Robert Browning to w Polsce najmniej znany i najbardziej niedoceniany z wielkich poetów angielskich. Rzadko się o nim u nas mówi i pisze, rzadko też przywołuje się jego wiersze, bądź cytaty z nich. Poza instytutami anglistyki jest on niemal nieobecny w dyskursie naukowym i w praktyce dydaktycznej, zresztą na filologii angielskiej też nie znajduje adekwatnego do jego pozycji w literaturze angielskiej zainteresowania wykładowców i studentów. W naszym kraju ukazało się wiele przekładów jego wierszy, ale przeszły one bez echa. Osobno wydano tylko jeden jego tomik, stanowiący wybór z całej jego twórczości, o rozmiarach niestety niewielkich w porównaniu z ogółem dorobku poetyckiego i dramaturgicznego. Autor ten nie trafił do polskich szkół, choć dostali się tam Wiliam Szekspir i poeci romantyzmu William Wordsworth, Samuel Taylor Coleridge i John Byron. Ta witryna powstała, by choć trochę zmienić niekorzystną dla poety sytuację odbioru jego twórczości w Polsce. Jeśli komukolwiek pomoże ona zapoznać się choćby w niewielkim stopniu z dziełem Browninga, to spełni ona oczekiwania jej autora.

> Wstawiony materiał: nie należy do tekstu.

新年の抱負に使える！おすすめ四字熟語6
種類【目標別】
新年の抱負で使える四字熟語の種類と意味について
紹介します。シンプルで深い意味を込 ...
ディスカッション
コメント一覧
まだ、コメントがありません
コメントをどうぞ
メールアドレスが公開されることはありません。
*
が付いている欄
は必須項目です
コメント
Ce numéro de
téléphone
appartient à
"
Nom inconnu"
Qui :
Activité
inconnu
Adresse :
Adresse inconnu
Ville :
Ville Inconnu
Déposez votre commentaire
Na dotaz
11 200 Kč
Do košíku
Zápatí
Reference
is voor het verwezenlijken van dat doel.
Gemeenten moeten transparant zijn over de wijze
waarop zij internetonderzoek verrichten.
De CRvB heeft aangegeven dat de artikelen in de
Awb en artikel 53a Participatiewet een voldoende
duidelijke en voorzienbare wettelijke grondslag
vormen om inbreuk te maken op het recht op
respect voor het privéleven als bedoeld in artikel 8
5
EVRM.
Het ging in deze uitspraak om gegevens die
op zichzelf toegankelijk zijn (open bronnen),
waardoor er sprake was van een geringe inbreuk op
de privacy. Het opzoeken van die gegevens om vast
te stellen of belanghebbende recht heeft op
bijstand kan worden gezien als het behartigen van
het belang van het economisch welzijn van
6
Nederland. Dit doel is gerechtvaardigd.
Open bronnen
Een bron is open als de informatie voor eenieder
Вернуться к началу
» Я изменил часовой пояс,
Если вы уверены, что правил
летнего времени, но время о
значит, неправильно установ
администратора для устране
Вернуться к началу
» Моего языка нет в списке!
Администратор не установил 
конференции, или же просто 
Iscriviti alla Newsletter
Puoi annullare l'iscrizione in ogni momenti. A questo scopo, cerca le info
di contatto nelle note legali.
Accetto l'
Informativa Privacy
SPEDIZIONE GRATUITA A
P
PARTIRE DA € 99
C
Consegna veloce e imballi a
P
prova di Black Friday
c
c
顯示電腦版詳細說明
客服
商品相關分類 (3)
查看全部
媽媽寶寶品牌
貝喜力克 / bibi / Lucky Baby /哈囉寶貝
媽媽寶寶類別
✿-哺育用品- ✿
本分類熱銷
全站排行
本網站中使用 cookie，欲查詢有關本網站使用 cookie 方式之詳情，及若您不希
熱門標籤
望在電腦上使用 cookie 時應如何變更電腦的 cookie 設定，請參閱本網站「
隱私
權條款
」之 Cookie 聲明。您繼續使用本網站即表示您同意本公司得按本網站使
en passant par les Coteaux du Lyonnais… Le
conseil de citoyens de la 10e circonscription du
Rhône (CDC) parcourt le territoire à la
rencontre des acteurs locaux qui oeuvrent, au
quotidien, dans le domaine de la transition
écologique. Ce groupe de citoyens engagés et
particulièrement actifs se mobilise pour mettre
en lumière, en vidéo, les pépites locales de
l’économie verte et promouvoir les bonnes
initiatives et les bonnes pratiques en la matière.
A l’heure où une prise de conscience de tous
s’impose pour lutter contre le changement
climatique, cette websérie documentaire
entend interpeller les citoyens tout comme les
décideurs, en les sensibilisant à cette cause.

Teksty znajdujące się na tej stronie podlegają w większości ochronie prawa autorskiego, jednak każdy może z nich dowolnie korzystać w granicach zdrowego rozsądku i przyzwoitości. Opublikowane tu wiersze i komentarze mogą być wykorzystywane w nauce i pracy dydaktycznej we wszelkiego typu szkołach, podstawowych, średnich i wyższych, na normalnych zasadach, to znaczy za podaniem źródła i nazwiska autora lub tłumacza. Mogą one być przytaczane i cytowane w różnego rodzaju zadaniach domowych, pracach zaliczeniowych, prezentacjach maturalnych, referatach, dyskusjach, artykułach naukowych i popularnonaukowych, pracach seminaryjnych, licencjackich i magisterskich, oraz powielane na użytek własny, uczniów i studentów.
Zgodnie z ewangelicznym mottem "Darmo wzięliście, darmo dawajcie" strona będzie bezpłatna. W sytuacji, gdy bardzo trudno dostać się na studia dzienne, a czesne na studiach zaocznych jest bardzo wysokie i zwiększa się z każdym rokiem, darmowy dostęp do wiedzy okazuje się niezwykle potrzebny. Wyrównywanie szans otrzymania dobrego wykształcenia wydaje się potrzebą chwili. Niestety w polskiej demokracji w praktyce nie istnieje równość praw i szans, która w teorii stanowi podstawę tego ustroju. Nie wszyscy miłośnicy literatury angielskiej legitymują się formalnym wykształceniem anglistycznym, a nie wszyscy absolwenci anglistyki są w rzeczywistości pasjonatami angielskiej poezji i prozy. Wielkie ambicje niektórych dyplomowanych filologów często nie mają wiele wspólnego z filologią, a spoleczeństwo nie odnosi z nich żadnego pożytku, choć uzyskali oni wykształcenie za pieniądze polskich podatników.